#### AUFGABEN
A - Schreib aus dem Abschnitt über Twitter in der Wissenschaft die Stelle zwischen „Twitter ist wohl“ und „offenen Armen entgegenkommt.“ ab, beide Enden eingeschlossen.
B - Führe den Abschnitt über Twitter in der Wissenschaft im Anschluss an seinen letzten Satz weiter.

#### TEXTABSCHNITT
-=-=-

Twitter ist wohl kaum das ideale Medium für die Wissenschaft, aber doch das geniale: Es ist auf Gegenseitigkeit angewiesen, es zwingt zur Reflexion, es ermöglicht Schnelligkeit, und es bietet Offenheit. Das erklärt auch, warum bestimmte Intellektuelle es gerne nutzen (und andere nicht): von Paula-Irene Villa bis zu Rudolf Stichweh, von Armin Nassehi und Raewyn Connell bis zu Sibylle Berg. Die polymorphe Gestalt von Twitter, sein flinker Charakter, sein proteisches Wesen kann es ebenso zu einem wissenschaftsfeindlichen Medium machen (alles bleibt beliebig und idiotisch) wie zu einer dienstfertigen und zugleich frechen Magd des Denkens und des Wissens. Zur Wissenschaftskompatibilität gehört allerdings auch, dass Twitter mit seinen Möglichkeiten der Selbstpräsentation dem narzisstischen Verlangen der Wissenschaft mit offenen Armen entgegenkommt.
Taugt Twitter also auch für die Historiographie? Lange Zeit galt die habituell zweifellos konservative Zunft als verloren für dieses Medium. Doch wer auf Twitter nachschaut (was ohne einen eigenen Account möglich ist, was wiederum von erstaunlich vielen genutzt wird), entdeckt tatsächlich immer mehr Historikerinnen und Historiker: Michael Wildt tweetet über Rechtsextremismus, Josephine Hoegaerts schreibt aus Helsinki über Geschlechtergeschichte und Levke Harders aus Bielefeld über Migrationsforschung. Philipp Sarasin zeigt in kühlen Tweets seine Liebe für Europa, und die Friedens- und Konfliktforscherin Claudia Kemper denkt auf Twitter über die Lehre und den Feminismus nach. Achim Landwehr aber bleibt sich treu und tweetet zumeist auf der Metaebene: „Hinreichende Beschreibung des eigenen Tuns: Ich mach’ halt so mein Zeug“, setzte er neulich zwischen einer Gryphius-Strophe und einem Retweet eines typischen Jürgen-Zimmerer-Kampf-der-Ignoranz-gegenüber-Kolonialismus-Tweet ab. Unter dem Schlagwort „Women also know History“ tweetet der Account @womnknowhistory. Charlotte Jahnz und Moritz Hoffmann gehören zu den Pionier*innen der twitternden Geschichtswissenschaft und sorgten schon 2013 mit ihren Tweets über das Novemberpogrom 1938 international für Aufsehen. Sie nutzten die Möglichkeiten des Mediums, um in Echtzeit um 75 Jahre verschoben über die Details des Terrors zu berichten – und damit auf bedrückende Weise (am Handy, direkt, jetzt) den Schrecken einem breiten Publikum zu verdeutlichten.[3] Gleichwohl dominiert die Zeitgeschichte keineswegs das historische Twittern. Im Gegenteil auch in dieser Hinsicht scheinen das Mittelalter und die Frühe Neuzeit methodisch überlegen.

-=-=-

#### DATEN
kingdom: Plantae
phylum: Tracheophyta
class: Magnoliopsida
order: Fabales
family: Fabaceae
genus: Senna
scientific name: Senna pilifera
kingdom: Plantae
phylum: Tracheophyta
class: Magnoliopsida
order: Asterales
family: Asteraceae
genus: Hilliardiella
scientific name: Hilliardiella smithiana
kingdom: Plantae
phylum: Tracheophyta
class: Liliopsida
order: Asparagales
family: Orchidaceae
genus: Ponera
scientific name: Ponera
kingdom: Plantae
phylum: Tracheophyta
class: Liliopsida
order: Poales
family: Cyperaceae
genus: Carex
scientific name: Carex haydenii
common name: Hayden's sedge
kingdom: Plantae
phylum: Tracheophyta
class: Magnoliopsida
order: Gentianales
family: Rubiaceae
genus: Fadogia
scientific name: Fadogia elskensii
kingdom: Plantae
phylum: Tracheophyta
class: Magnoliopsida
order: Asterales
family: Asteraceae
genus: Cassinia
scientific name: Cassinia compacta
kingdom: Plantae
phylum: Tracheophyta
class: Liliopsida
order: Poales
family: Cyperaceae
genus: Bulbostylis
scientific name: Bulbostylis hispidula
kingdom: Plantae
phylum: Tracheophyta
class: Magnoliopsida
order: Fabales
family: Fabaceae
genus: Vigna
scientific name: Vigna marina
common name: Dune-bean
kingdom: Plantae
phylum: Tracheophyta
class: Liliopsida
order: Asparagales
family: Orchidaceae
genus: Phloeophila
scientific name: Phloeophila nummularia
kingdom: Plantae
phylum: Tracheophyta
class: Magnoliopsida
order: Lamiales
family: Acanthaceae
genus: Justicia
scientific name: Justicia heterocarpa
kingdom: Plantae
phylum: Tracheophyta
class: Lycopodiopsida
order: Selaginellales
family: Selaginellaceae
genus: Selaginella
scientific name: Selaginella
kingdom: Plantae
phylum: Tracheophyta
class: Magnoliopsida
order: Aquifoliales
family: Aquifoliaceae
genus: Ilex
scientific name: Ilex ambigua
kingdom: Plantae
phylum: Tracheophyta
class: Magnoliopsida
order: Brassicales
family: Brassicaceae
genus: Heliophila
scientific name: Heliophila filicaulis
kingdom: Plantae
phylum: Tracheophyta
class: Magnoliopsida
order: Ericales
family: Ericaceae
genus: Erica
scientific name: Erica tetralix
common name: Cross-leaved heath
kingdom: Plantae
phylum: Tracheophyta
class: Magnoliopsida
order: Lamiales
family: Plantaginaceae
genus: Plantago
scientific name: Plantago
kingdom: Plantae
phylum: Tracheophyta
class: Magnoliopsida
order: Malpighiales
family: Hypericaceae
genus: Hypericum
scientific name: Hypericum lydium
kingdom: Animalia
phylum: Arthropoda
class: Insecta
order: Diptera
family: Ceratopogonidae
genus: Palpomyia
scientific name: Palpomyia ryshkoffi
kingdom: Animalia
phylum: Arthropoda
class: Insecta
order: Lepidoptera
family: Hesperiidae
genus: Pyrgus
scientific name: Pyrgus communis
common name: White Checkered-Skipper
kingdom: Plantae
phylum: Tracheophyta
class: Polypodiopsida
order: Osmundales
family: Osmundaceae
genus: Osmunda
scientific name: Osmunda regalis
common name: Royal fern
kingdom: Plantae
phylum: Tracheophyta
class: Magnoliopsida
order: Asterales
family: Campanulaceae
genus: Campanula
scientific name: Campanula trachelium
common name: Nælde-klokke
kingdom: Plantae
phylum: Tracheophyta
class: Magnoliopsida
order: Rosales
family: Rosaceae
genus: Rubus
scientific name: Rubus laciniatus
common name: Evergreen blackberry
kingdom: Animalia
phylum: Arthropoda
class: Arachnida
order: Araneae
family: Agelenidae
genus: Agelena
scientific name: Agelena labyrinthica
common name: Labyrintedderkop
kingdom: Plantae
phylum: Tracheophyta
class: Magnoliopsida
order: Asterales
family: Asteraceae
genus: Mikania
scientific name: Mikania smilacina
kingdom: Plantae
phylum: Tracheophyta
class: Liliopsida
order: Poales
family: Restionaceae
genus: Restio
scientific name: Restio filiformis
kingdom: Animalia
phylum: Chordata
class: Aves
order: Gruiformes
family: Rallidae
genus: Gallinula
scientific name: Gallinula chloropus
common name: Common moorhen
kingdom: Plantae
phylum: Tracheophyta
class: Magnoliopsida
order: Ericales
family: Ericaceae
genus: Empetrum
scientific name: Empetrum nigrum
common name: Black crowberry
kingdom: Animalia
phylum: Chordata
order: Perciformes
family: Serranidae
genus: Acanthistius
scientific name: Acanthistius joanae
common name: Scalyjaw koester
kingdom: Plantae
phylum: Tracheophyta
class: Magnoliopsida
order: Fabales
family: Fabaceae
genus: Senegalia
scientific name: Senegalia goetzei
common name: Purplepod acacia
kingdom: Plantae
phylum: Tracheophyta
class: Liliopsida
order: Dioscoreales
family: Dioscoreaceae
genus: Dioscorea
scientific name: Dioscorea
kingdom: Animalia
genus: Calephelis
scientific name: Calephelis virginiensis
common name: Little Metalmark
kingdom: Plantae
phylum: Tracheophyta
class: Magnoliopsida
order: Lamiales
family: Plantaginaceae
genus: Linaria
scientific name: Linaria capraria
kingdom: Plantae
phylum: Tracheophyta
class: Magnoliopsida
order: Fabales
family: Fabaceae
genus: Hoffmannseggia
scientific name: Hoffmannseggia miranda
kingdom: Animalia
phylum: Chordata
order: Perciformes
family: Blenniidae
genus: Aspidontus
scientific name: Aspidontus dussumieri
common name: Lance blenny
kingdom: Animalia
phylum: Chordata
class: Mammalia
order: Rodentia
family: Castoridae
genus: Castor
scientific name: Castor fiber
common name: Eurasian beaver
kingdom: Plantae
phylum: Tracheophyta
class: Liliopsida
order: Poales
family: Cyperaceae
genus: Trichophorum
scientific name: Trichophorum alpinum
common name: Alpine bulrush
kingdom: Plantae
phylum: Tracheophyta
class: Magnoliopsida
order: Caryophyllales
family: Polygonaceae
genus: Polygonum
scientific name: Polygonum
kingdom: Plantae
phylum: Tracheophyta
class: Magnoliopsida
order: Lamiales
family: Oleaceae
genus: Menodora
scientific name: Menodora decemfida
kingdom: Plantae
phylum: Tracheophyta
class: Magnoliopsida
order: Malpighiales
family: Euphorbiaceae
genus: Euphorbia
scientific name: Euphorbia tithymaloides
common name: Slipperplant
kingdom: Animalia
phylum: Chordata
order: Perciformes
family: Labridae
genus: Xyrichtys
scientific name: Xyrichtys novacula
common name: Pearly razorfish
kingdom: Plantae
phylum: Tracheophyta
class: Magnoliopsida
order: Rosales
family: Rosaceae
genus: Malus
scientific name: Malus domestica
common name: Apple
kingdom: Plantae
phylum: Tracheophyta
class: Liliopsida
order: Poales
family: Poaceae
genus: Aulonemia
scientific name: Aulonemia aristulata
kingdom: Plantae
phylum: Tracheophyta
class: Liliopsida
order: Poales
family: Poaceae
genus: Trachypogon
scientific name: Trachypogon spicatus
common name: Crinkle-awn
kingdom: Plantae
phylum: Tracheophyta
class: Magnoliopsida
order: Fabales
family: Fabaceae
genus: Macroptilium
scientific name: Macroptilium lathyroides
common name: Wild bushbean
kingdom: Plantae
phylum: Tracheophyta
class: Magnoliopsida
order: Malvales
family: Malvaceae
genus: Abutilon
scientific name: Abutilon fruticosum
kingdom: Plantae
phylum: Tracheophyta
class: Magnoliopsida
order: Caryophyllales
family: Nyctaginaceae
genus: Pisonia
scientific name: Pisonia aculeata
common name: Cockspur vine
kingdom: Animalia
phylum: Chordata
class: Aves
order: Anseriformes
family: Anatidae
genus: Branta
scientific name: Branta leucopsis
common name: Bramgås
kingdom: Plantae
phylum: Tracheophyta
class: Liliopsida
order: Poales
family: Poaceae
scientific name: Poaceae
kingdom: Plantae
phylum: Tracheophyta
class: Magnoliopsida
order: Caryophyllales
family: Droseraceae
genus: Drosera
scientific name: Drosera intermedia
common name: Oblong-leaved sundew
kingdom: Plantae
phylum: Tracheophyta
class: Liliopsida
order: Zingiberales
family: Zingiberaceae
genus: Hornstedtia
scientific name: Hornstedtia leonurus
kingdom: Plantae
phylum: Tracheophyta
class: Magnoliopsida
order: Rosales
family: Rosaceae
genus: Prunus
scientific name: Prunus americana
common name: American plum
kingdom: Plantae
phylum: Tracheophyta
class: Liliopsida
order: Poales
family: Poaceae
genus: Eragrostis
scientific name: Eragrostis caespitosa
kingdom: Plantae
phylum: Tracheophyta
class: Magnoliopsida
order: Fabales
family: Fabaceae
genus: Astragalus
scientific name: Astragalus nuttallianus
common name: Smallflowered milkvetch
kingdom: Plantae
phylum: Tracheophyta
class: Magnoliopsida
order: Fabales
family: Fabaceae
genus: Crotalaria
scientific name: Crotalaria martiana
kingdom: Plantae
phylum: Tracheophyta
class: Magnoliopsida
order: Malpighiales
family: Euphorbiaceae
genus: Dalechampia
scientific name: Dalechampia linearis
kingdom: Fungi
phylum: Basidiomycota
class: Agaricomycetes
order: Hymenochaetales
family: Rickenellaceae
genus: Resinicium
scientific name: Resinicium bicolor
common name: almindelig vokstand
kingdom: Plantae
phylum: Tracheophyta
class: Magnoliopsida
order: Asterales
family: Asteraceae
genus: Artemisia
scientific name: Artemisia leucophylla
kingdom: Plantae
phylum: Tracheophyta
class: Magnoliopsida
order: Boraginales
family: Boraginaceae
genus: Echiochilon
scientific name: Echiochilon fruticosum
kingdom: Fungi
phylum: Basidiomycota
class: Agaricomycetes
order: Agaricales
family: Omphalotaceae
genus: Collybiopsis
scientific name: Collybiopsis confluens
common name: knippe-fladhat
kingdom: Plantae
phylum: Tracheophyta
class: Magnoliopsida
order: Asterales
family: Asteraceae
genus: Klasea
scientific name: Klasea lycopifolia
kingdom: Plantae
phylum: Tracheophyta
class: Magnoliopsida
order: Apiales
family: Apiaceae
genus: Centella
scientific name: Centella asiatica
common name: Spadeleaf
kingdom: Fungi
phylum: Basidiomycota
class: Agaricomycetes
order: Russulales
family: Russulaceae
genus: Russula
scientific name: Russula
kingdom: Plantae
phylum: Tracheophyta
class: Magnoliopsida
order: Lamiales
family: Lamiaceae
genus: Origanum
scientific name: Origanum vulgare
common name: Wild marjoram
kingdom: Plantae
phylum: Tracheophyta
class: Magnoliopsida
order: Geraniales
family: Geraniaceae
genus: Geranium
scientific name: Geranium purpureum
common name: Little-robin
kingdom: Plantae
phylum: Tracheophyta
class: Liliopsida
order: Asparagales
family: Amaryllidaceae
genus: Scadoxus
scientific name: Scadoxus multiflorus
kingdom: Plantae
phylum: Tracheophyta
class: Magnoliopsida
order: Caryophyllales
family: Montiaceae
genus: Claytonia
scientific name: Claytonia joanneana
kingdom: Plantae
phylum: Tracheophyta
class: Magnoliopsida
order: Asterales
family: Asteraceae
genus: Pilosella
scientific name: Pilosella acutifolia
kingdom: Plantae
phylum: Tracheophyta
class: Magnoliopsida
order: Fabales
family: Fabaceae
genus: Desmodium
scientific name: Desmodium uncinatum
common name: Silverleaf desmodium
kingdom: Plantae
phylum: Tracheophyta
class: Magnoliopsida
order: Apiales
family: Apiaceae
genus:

-=-=-

#### ANTWORTEN JE AUFGABE
A -
Twitter ist wohl kaum das ideale Medium für die Wissenschaft, aber doch das geniale: Es ist auf Gegenseitigkeit angewiesen, es zwingt zur Reflexion, es ermöglicht Schnelligkeit, und es bietet Offenheit. Das erklärt auch, warum bestimmte Intellektuelle es gerne nutzen (und andere nicht): von Paula-Irene Villa bis zu Rudolf Stichweh, von Armin Nassehi und Raewyn Connell bis zu Sibylle Berg. Die polymorphe Gestalt von Twitter, sein flinker Charakter, sein proteisches Wesen kann es ebenso zu einem wissenschaftsfeindlichen Medium machen (alles bleibt beliebig und idiotisch) wie zu einer dienstfertigen und zugleich frechen Magd des Denkens und des Wissens. Zur Wissenschaftskompatibilität gehört allerdings auch, dass Twitter mit seinen Möglichkeiten der Selbstpräsentation dem narzisstischen Verlangen der Wissenschaft mit offenen Armen entgegenkommt.

B -
Wie aber sieht das konkret aus: wissenschaftliches, historiographisches Twittern? Entscheidend ist die Möglichkeit des Austauschs. Eine Historikerin, die nach Argumenten sucht oder eine kühne These ausprobieren will, kann dazu Twitter nutzen. Der Widerspruch kommt ganz gewiss. Wenn der Twitter-Verächter einwendet, „einer argumentativen Auseinandersetzung fehlen Zeit und Raum“ in diesem Medium, hat er ganz offensichtlich noch nie die Tweets von Thomas Stockinger oder Dina Pomeranz gelesen.[4] Twitter eröffnet die Kommunikation; der Raum für Replies steht grenzenlos zur Verfügung. Neulich etwa entbrannte auf Twitter ein Streit über die Bedeutung von Nation für die Demokratisierung. Karen Hagemann und Dieter Langewiesche wurden zitiert, Exklusionsmechanismen von Gleichheitsstrategien dargelegt und Konzepte männlicher Staatsbürgerschaft gegen den egalisierenden Effekt des Patriotismus ins Feld geführt. Zu diesen Scharmützeln gehört es auch meistens, dass Texte verlinkt werden oder das Angebot kommt: „Soll ich Dir den Aufsatz mailen?“
Die Flexibilität und hohe Durchlässigkeit des Mediums Twitter erlauben einen intensiven Flow an Meinungen, Hinweisen, Fakten, Vermutungen. Deren Vermengung oder säuberliche Differenzierung sind auf Twitter für jeden vernunftbegabten Menschen nicht schwerer nachzuvollziehen als in anderen Medien.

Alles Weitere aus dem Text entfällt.